| DATA EXTRACTS |
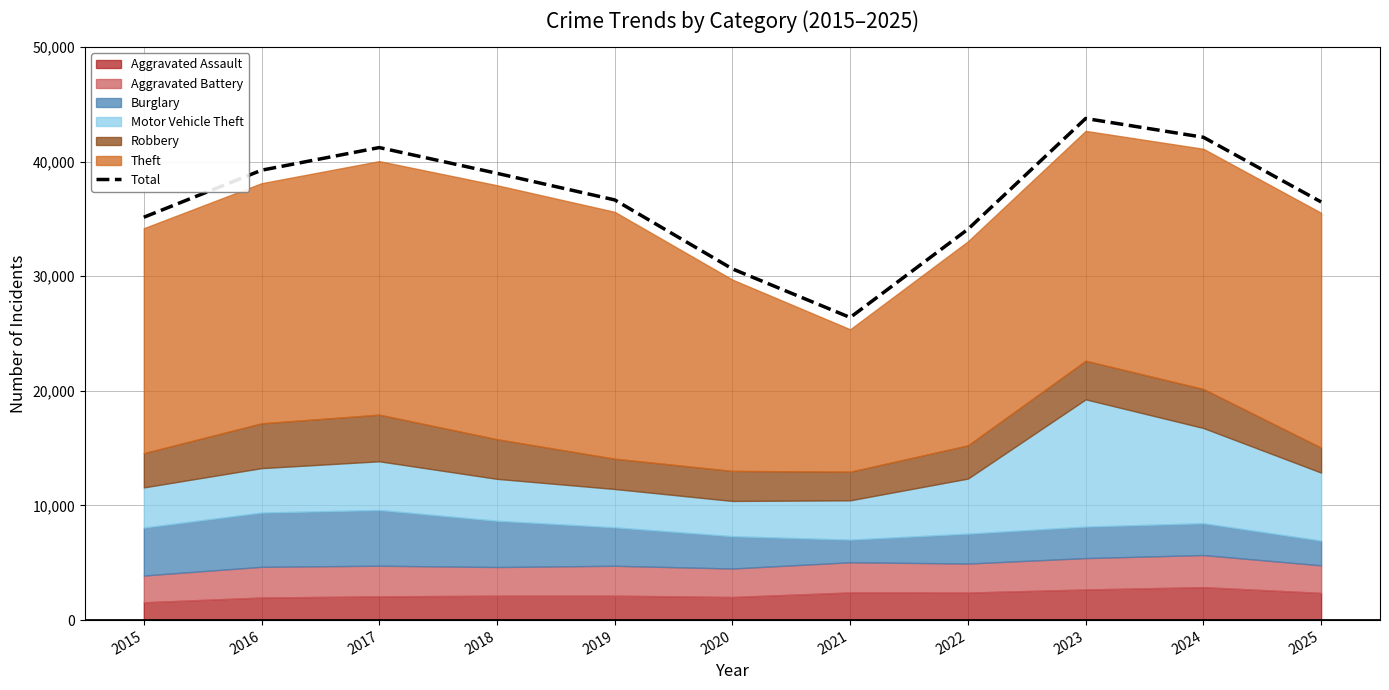

What is the sum of all values?

404831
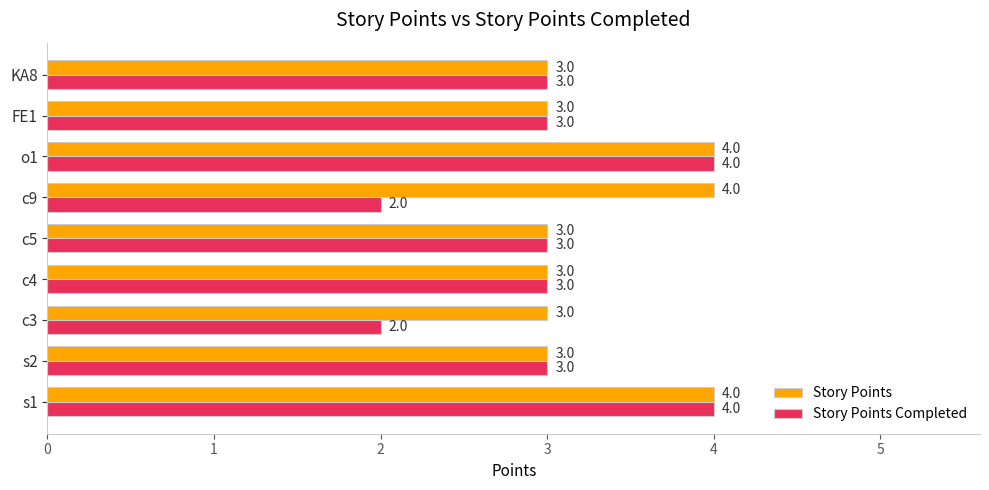

The value of Story Points at o1 is 2. True or false?

False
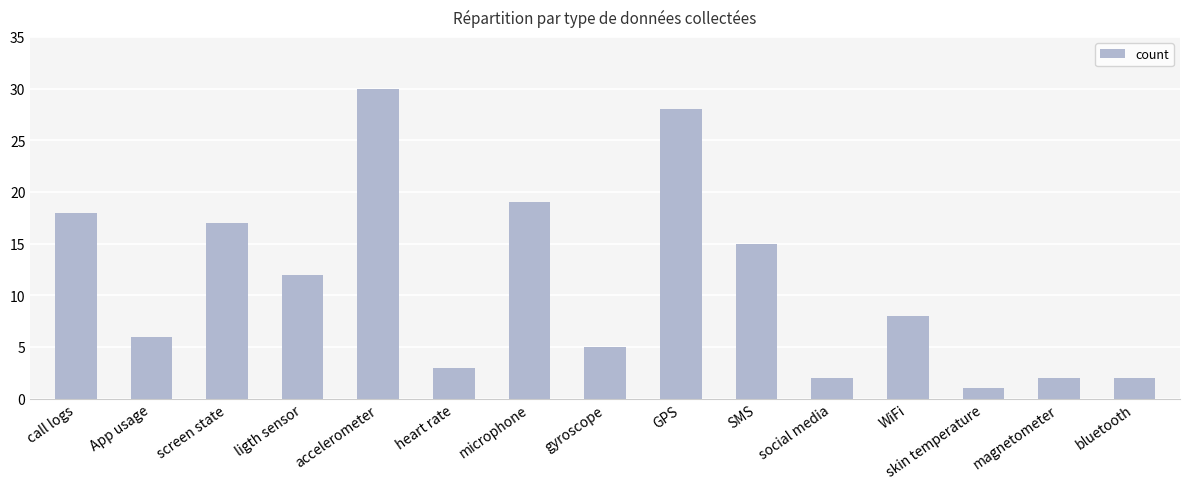

How many bars are there in total?

15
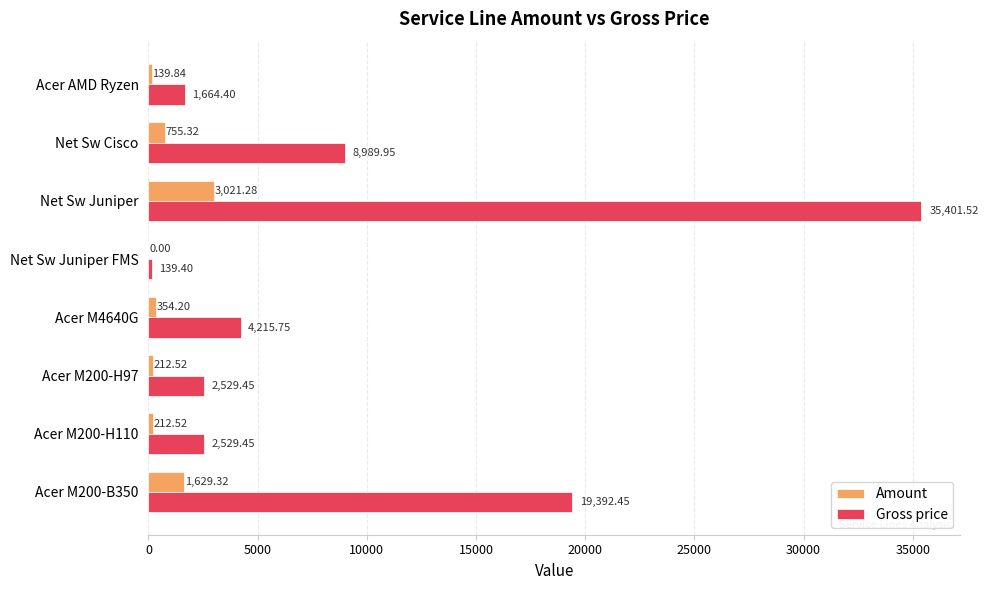

What is the sum of all Amount values?

6325.0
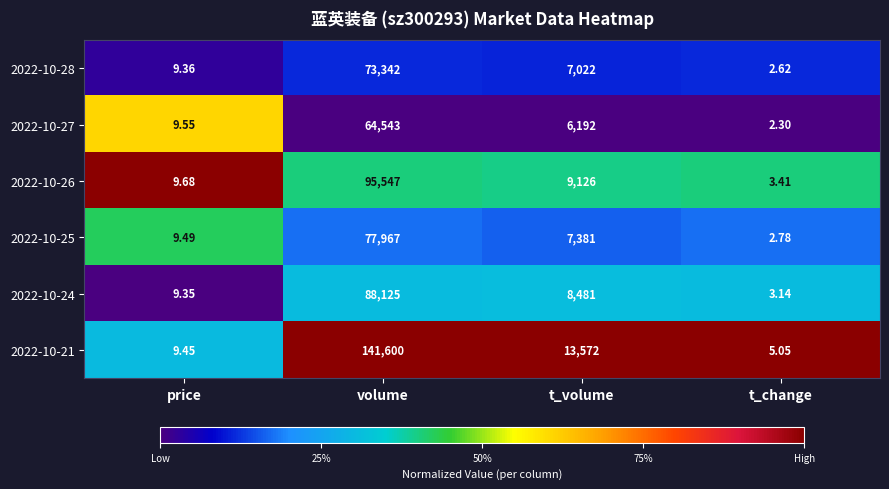

How many series are shown in this chart?

6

| WORK INSTRUCTION |
Rewrite all the records above, changing "sum" to "total" and leaving everything else the same. Omit the pictures.

| OUTPUT |
What is the total of all values?

404831

The value of Story Points at o1 is 2. True or false?

False

How many bars are there in total?

15

What is the total of all Amount values?

6325.0

How many series are shown in this chart?

6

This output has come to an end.